1. Nuestro sistema de salud está entre los mejores del mundo, más del 95% de los colombianos tienen acceso a él.
2. La inversión en salud pasó de 1,8% del producto interno bruto a más del doble. Colombia tiene una inversión en salud de país desarrollado pero, indicadores de país tercermundista. ¿Dónde queda el dinero?
3. Se generaron requisitos mínimos para habilitar instituciones de salud. Esto debería ser bueno. Pero, los CAP de la ESE Cartagena de Indias, los sitios primarios de atención, están al borde del cierre por incumplir tales requisitos. ¿Cómo vigilar la calidad de instituciones privadas si no se puede garantizar la de las públicas? ¿La crisis es tal que es mejor mantener abiertos malos servicios que no tenerlos?
4. Se suponía que el paciente conocería los indicadores de cada institución para escoger, libremente, a cuál asistir, pero no se ha dado.
5. La viabilidad financiera, más que la rentabilidad social, determina la subsistencia de hospitales públicos. Se cerraron muchos en 20 años. Entre ellos, el San Juan de Dios, en Bogotá, con casi 300 años de historia. En Cartagena, el Universitario estuvo cerrado. Heroicamente permanece abierto, sin todos sus servicios.

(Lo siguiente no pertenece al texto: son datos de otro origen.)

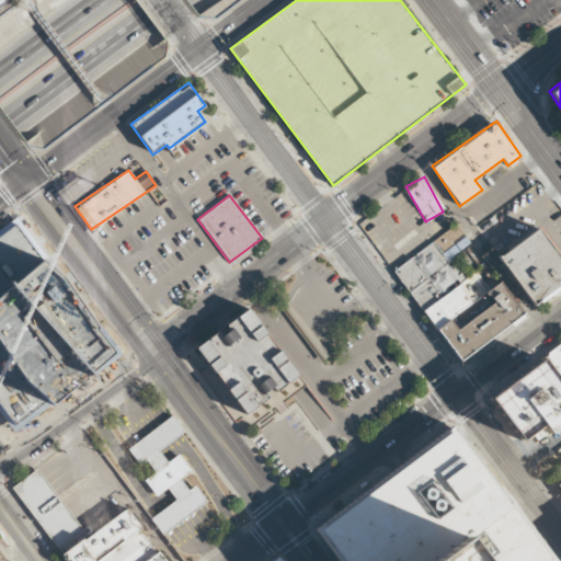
[(533,302),(560,281),(560,254),(539,226),(499,256),(533,302)]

6. Nacieron Empresas Prestadoras de Salud (EPS). Hace 8 años, 5 de ellas estaban entre las 100 empresas más grandes y superaban los ingresos del Banco de Colombia. La salud se convirtió en mercancía. Las EPS crecieron por: primero, la ley les autorizó captar y manejar los dineros de salud de los colombianos; segundo, se les permitió vender la atención de sus afiliados, en sus clínicas, y formar personal en facultades de medicina y enfermería propias; tercero, la crisis y destrucción inducida al Instituto de Seguros Sociales (ISS). El aseguramiento en manos del capital privado. Hoy las EPS están intervenidas, al borde de la quiebra y/o solicitando pagar con acciones, de cuestionable valor, los servicios adeudados a clínicas y hospitales. El sistema está ilíquido.
7. Competencia desleal, demoras en pagos y tarifas pírricas llevaron al cierre y/o al triste ocaso de algunos hospitales privados cartageneros. Varios apenas se recuperan. Recientemente hubo el cierre parcial de la Clínica San Juan de Dios, regentada por una orden hospitalaria con casi 500 años y que atendía casi 300 urgencias diarias.
8. La formulación médica y los beneficios no dependen de razones médicas sino de las EPS, del empleador y de jueces. Además, hay personas con más derechos de salud que otras.
Un estudio de la Universidad de McMaster reveló que, si Canadá privatizara la salud, cada año costaría 7,2 billones de dólares adicionales y habría cerca de 2.200 muertes más (Canadian Press, junio 7/2004). ¿Igual a Colombia?
Nuestro santanderismo cree, mágicamente, que una ley cambiará la realidad. La ley pudo ser buena, pero la implementación fue pésima. En julio se prometió el cierre de EPS y reformas. Esta semana se dijo algo similar. ¿Será un progresivo retorno al control estatal?
Ojala una labor conjunta de Estado, sociedades científicas y pacientes lo permita, pues si en 20 años pasó todo eso, en poco tiempo no quedaría nada.